El precio justo. ¡A jugar! - Alfa y Omega

El precio justo. ¡A jugar!

Isidro Catela
Carlos Sobera presenta la revisión del mítico programa. Foto: Mediaset

Si ustedes son de los que recuerdan a Joaquín Prat exclamando el inolvidable «¡a jugar!», mientras sujetaba una tarjeta en una mano y hacía con la otra una suerte de ola de surf, no lo pueden negar: son de los que peinan canas.

Aquel pelotazo televisivo, que a la gracia del maestro Prat sumaba la voz de Primitivo Rojas, así como espectaculares escaparates que ponían todo el centro comercial a tiro de mando a distancia, se llamaba El Precio Justo.

Basado originalmente en un formato norteamericano (The Price is Right), el concurso se estrenó en España en 1988 y, además, del mencionado Joaquín Prat, tuvo también a los mandos a Agustín Bravo, Carlos Lozano, Guillermo Romero y Juan y Medio. Batió todos los registros posibles, incluido el de audiencias, de aquellas que se podían dar entonces cuando apenas había competencia y 20 millones de personas podían sentarse un lunes por la noche ante La Primera de TVE para ver quién se aproximaba más, siempre sin pasarse, al precio establecido. Ahora Telecinco ha tratado de revivirlo para disputarle las tardes a Antena 3, que aguanta el tirón con un in crescendo de concursos imbatible: Ahora Caigo, Boom y Pasapalabra. En este nuevo Precio Justo, el omnipresente Carlos Sobera, presentando el espectáculo, y Luis Larrodera, en plan disyóquey como la voz que va cantando los premios, intentan sostener lo insostenible.

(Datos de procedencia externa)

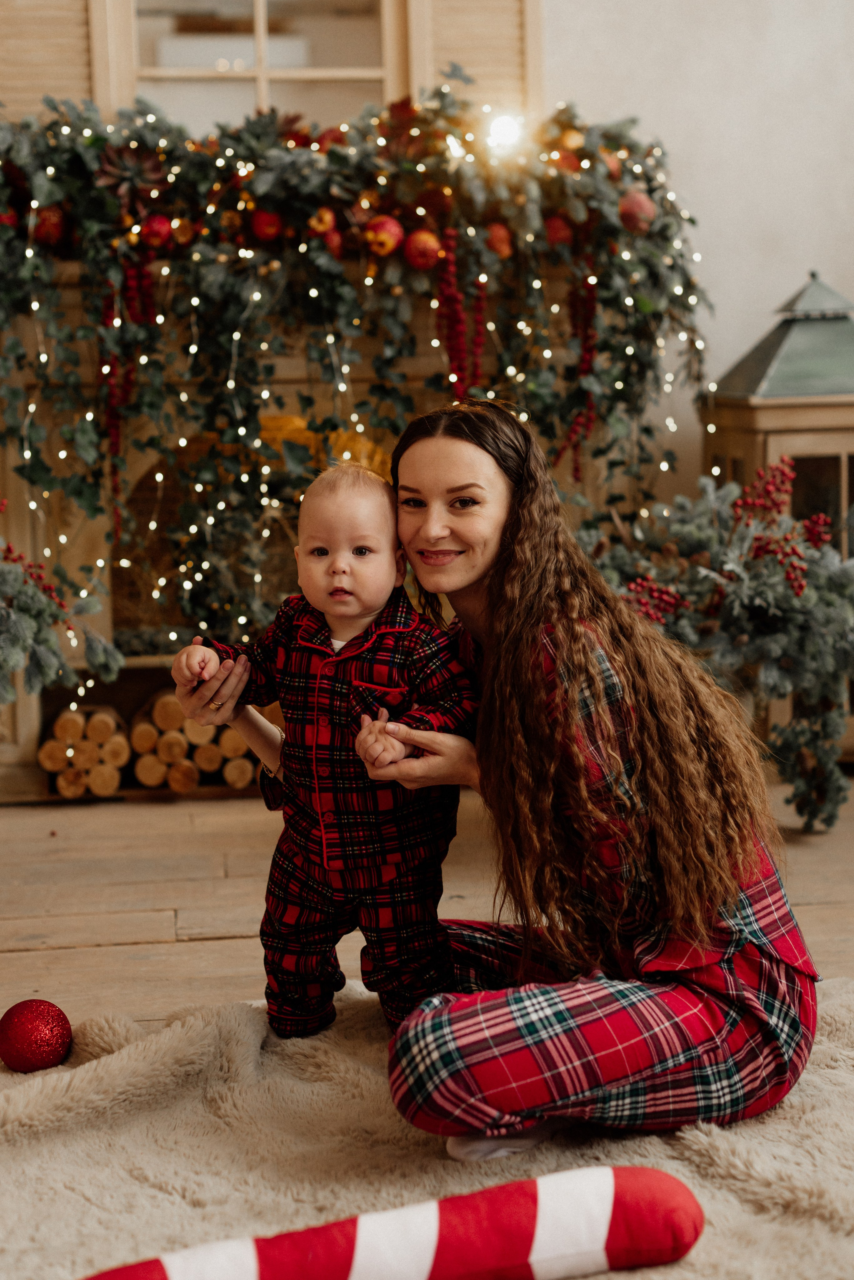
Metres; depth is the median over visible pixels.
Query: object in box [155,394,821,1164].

El programa técnicamente es correcto y apenas se sale del guion que conocíamos (batidoras, frigoríficos, equipos de neopreno y así hasta el derroche final de motos, coches y viajes al Caribe), pero se hace largo, huele a formato añejo y la tiranía de la audiencia no perdona. Segundas partes, ya se sabe. Apenas ha aguantado en el prime time. Han intentado recolocarlo a toda prisa en Cuatro y rectificar sobre la marcha, poniendo en su lugar una ficción española (Señoras del Hampa), ya estrenada en Amazon Prime. Tiene pinta de que, nunca mejor dicho, no se van a comer un rosco.